By the time I had to get up I could barely move for tiredness; cycling in felt like trying to swim through treacle, and I still can't shake the ache from behind my eyes. I'm supposed to be going up to my parents' on Friday night so we can visit my grandad (who's been ill recently) on Saturday, and at the moment I'm just dreaming of sleeping on the train to Loughborough, and then sleeping in my old bedroom, not really mine any more but still a comfortable bed in a dark, quiet room.
Even this office seems quite peaceful by comparison with the screaming room; even with the constant huffing, thumping, sighing, throwing-things-around, and clicking of executive desk-toys from the chap at the desk behind me. He probably finds me just as annoying, mind you. Yesterday I had an argument with him over a word -- a single word! -- in a consultant's report.
"I had to look up a word in that report," he shouted (he shouts everything), indignantly, waving the papers around. "'Consonant', it was. Consonant with. Had to look it up in a dictionary. I mean, right, bloody annoying, right, the way they have to prove they're more intelligent than us."
"Or maybe they just knew the word and it didn't occur to them that other people wouldn't know it," I said, gritting my teeth.
"'Consonant', as an adjective, I had to look it up in a dictionary, right? I mean, consonant, it's 21 letters of the alphabet, right? And it doesn't mean 'identical', they said it did, right there, but it doesn't mean that, RIGHT. I had to look it up, RIGHT?"

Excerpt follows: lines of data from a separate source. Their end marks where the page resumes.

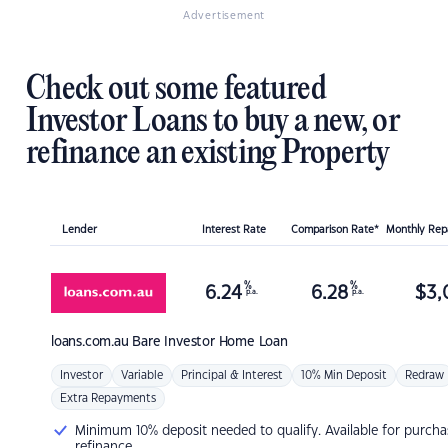
Advertisement
Check out some featured
Investor Loans to buy a new, or
refinance an existing Property
Lender
Interest Rate
Comparison Rate*
Monthly Re
%
%
6.24
6.28
$
3,
p.a.
p.a.
loans.com.au
Bare Investor Home Loan
Investor
Variable
Principal & Interest
10% Min Deposit
Redraw
Extra Repayments
Minimum 10% deposit needed to qualify. Available for purcha
refinance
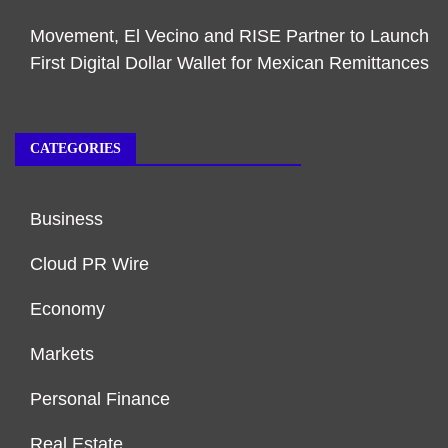
Movement, El Vecino and RISE Partner to Launch
First Digital Dollar Wallet for Mexican Remittances
CATEGORIES
Business
Cloud PR Wire
Economy
Markets
Personal Finance
Real Estate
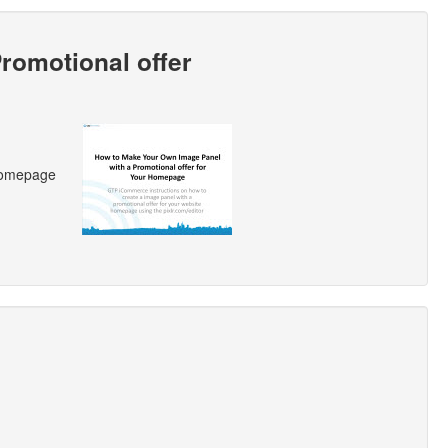
romotional offer
 homepage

Right. The 'RIGHT' is just a tic. He hammers it on to the end of every other word, with an aggressive intonation, so it rhymes with "YoulookinforaFIGHT?"
I'm lookin for a fight.
"Where does it say that it means identical?"
"Here, right, where it says 'c.f. identical'."
I don't even know where he's looking, I don't know where on earth it would say that. I don't care.
"But 'c.f.' doesn't mean 'the same as'."
"Right, so, right, what does it mean then?"
"'Compare'. It's from the Latin." I hope he won't challenge me to explain, as I've temporarily forgotten what the actual Latin is, though a quick check later reminds me that it's confer. Fortunately by this time I've already overloaded his brain with new information, and he subsides into repetitive ranting, sotto voce (from the Latin for 'voicing stupid opinions'), about how he had to Actually Look It Up in a Dictionary.
I mean, give me credit, here. I refrained from saying "The guy who wrote this report has a doctorate, and works for a university, and perhaps, JUST PERHAPS, it's possible that he assumed he was writing for an audience of intelligent adults who had a good vocabulary, could infer meaning from context, and weren't so afraid of learning that they actively resented having to acquire any new knowledge."
I also refrained from shedding any blood.
Why hasn't the screaming in my head stopped yet?